Nothing in the records should differ when they are repeated. Restate them word for word.

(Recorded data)
- - - -

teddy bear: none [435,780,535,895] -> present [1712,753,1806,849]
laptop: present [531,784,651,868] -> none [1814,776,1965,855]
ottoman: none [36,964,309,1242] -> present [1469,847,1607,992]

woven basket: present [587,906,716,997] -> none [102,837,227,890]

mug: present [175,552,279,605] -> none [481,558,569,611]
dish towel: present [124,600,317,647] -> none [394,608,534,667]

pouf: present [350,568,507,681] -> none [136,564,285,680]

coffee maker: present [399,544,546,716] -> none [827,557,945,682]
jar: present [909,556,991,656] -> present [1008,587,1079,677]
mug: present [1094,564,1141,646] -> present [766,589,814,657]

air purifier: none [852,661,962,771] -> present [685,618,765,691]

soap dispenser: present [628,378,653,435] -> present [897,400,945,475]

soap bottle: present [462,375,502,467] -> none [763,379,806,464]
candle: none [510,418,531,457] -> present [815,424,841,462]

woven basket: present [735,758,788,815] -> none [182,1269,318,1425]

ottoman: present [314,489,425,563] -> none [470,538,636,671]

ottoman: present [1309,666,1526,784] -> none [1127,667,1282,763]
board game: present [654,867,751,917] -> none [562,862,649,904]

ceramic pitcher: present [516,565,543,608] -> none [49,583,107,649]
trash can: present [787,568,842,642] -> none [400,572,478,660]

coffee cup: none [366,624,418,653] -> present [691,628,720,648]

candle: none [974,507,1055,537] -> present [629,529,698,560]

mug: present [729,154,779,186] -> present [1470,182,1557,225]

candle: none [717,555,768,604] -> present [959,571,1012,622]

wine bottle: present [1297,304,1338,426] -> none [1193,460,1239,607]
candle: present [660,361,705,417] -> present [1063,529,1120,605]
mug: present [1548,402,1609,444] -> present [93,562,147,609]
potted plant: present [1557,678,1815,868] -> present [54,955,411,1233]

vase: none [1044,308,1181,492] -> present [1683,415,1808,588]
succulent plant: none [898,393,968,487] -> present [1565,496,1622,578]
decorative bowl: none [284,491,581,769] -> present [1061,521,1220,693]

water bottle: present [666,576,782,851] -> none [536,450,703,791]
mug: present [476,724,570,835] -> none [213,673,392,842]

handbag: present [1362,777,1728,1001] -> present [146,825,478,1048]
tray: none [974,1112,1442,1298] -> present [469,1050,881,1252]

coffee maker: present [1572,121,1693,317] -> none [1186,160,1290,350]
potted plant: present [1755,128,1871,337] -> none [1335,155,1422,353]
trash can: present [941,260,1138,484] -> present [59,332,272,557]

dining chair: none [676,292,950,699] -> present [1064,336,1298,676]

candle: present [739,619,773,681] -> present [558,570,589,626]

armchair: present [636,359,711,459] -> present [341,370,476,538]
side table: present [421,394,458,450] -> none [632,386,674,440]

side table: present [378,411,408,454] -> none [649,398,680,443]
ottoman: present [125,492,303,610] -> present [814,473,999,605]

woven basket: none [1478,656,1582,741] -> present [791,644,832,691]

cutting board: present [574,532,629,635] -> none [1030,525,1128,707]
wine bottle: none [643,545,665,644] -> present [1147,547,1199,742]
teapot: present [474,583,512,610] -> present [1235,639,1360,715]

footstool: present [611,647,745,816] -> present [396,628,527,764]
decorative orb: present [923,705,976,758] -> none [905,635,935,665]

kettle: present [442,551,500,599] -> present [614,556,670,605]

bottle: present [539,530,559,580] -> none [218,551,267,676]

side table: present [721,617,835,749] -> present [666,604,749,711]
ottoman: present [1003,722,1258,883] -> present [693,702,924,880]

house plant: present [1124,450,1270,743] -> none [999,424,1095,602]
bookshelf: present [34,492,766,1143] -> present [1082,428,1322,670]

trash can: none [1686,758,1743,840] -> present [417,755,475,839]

- - - -

- Response to the exercise
teddy bear: none [435,780,535,895] -> present [1712,753,1806,849]
laptop: present [531,784,651,868] -> none [1814,776,1965,855]
ottoman: none [36,964,309,1242] -> present [1469,847,1607,992]

woven basket: present [587,906,716,997] -> none [102,837,227,890]

mug: present [175,552,279,605] -> none [481,558,569,611]
dish towel: present [124,600,317,647] -> none [394,608,534,667]

pouf: present [350,568,507,681] -> none [136,564,285,680]

coffee maker: present [399,544,546,716] -> none [827,557,945,682]
jar: present [909,556,991,656] -> present [1008,587,1079,677]
mug: present [1094,564,1141,646] -> present [766,589,814,657]

air purifier: none [852,661,962,771] -> present [685,618,765,691]

soap dispenser: present [628,378,653,435] -> present [897,400,945,475]

soap bottle: present [462,375,502,467] -> none [763,379,806,464]
candle: none [510,418,531,457] -> present [815,424,841,462]

woven basket: present [735,758,788,815] -> none [182,1269,318,1425]

ottoman: present [314,489,425,563] -> none [470,538,636,671]

ottoman: present [1309,666,1526,784] -> none [1127,667,1282,763]
board game: present [654,867,751,917] -> none [562,862,649,904]

ceramic pitcher: present [516,565,543,608] -> none [49,583,107,649]
trash can: present [787,568,842,642] -> none [400,572,478,660]

coffee cup: none [366,624,418,653] -> present [691,628,720,648]

candle: none [974,507,1055,537] -> present [629,529,698,560]

mug: present [729,154,779,186] -> present [1470,182,1557,225]

candle: none [717,555,768,604] -> present [959,571,1012,622]

wine bottle: present [1297,304,1338,426] -> none [1193,460,1239,607]
candle: present [660,361,705,417] -> present [1063,529,1120,605]
mug: present [1548,402,1609,444] -> present [93,562,147,609]
potted plant: present [1557,678,1815,868] -> present [54,955,411,1233]

vase: none [1044,308,1181,492] -> present [1683,415,1808,588]
succulent plant: none [898,393,968,487] -> present [1565,496,1622,578]
decorative bowl: none [284,491,581,769] -> present [1061,521,1220,693]

water bottle: present [666,576,782,851] -> none [536,450,703,791]
mug: present [476,724,570,835] -> none [213,673,392,842]

handbag: present [1362,777,1728,1001] -> present [146,825,478,1048]
tray: none [974,1112,1442,1298] -> present [469,1050,881,1252]

coffee maker: present [1572,121,1693,317] -> none [1186,160,1290,350]
potted plant: present [1755,128,1871,337] -> none [1335,155,1422,353]
trash can: present [941,260,1138,484] -> present [59,332,272,557]

dining chair: none [676,292,950,699] -> present [1064,336,1298,676]

candle: present [739,619,773,681] -> present [558,570,589,626]

armchair: present [636,359,711,459] -> present [341,370,476,538]
side table: present [421,394,458,450] -> none [632,386,674,440]

side table: present [378,411,408,454] -> none [649,398,680,443]
ottoman: present [125,492,303,610] -> present [814,473,999,605]

woven basket: none [1478,656,1582,741] -> present [791,644,832,691]

cutting board: present [574,532,629,635] -> none [1030,525,1128,707]
wine bottle: none [643,545,665,644] -> present [1147,547,1199,742]
teapot: present [474,583,512,610] -> present [1235,639,1360,715]

footstool: present [611,647,745,816] -> present [396,628,527,764]
decorative orb: present [923,705,976,758] -> none [905,635,935,665]

kettle: present [442,551,500,599] -> present [614,556,670,605]

bottle: present [539,530,559,580] -> none [218,551,267,676]

side table: present [721,617,835,749] -> present [666,604,749,711]
ottoman: present [1003,722,1258,883] -> present [693,702,924,880]

house plant: present [1124,450,1270,743] -> none [999,424,1095,602]
bookshelf: present [34,492,766,1143] -> present [1082,428,1322,670]

trash can: none [1686,758,1743,840] -> present [417,755,475,839]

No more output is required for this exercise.